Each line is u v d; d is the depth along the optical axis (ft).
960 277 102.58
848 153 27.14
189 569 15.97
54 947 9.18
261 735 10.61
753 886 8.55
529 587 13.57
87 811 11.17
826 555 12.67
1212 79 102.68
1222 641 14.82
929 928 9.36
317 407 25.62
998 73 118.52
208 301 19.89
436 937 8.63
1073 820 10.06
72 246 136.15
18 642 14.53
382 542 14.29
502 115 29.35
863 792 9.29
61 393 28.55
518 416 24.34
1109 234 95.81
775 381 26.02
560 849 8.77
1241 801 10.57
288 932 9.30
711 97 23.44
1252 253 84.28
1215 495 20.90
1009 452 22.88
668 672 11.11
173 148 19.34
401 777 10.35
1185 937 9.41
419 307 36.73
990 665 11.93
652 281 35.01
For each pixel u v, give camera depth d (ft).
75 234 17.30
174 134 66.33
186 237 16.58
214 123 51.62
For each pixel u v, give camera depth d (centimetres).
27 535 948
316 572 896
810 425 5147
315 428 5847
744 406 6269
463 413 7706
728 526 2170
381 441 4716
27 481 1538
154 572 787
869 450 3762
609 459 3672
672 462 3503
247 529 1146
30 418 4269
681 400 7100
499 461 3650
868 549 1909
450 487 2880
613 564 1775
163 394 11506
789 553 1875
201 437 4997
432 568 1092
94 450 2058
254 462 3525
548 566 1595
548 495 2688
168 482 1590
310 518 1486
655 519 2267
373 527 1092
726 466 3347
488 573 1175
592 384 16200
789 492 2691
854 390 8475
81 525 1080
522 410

───

* **AIM OF THE EXERCISE**: Reproduce each line above exactly.

* **ANSWER TO THIS TASK**:
Each line is u v d; d is the depth along the optical axis (ft).
960 277 102.58
848 153 27.14
189 569 15.97
54 947 9.18
261 735 10.61
753 886 8.55
529 587 13.57
87 811 11.17
826 555 12.67
1212 79 102.68
1222 641 14.82
929 928 9.36
317 407 25.62
998 73 118.52
208 301 19.89
436 937 8.63
1073 820 10.06
72 246 136.15
18 642 14.53
382 542 14.29
502 115 29.35
863 792 9.29
61 393 28.55
518 416 24.34
1109 234 95.81
775 381 26.02
560 849 8.77
1241 801 10.57
288 932 9.30
711 97 23.44
1252 253 84.28
1215 495 20.90
1009 452 22.88
668 672 11.11
173 148 19.34
401 777 10.35
1185 937 9.41
419 307 36.73
990 665 11.93
652 281 35.01
For each pixel u v, give camera depth d (ft).
75 234 17.30
174 134 66.33
186 237 16.58
214 123 51.62
For each pixel u v, give camera depth d (centimetres).
27 535 948
316 572 896
810 425 5147
315 428 5847
744 406 6269
463 413 7706
728 526 2170
381 441 4716
27 481 1538
154 572 787
869 450 3762
609 459 3672
672 462 3503
247 529 1146
30 418 4269
681 400 7100
499 461 3650
868 549 1909
450 487 2880
613 564 1775
163 394 11506
789 553 1875
201 437 4997
432 568 1092
94 450 2058
254 462 3525
548 566 1595
548 495 2688
168 482 1590
310 518 1486
655 519 2267
373 527 1092
726 466 3347
488 573 1175
592 384 16200
789 492 2691
854 390 8475
81 525 1080
522 410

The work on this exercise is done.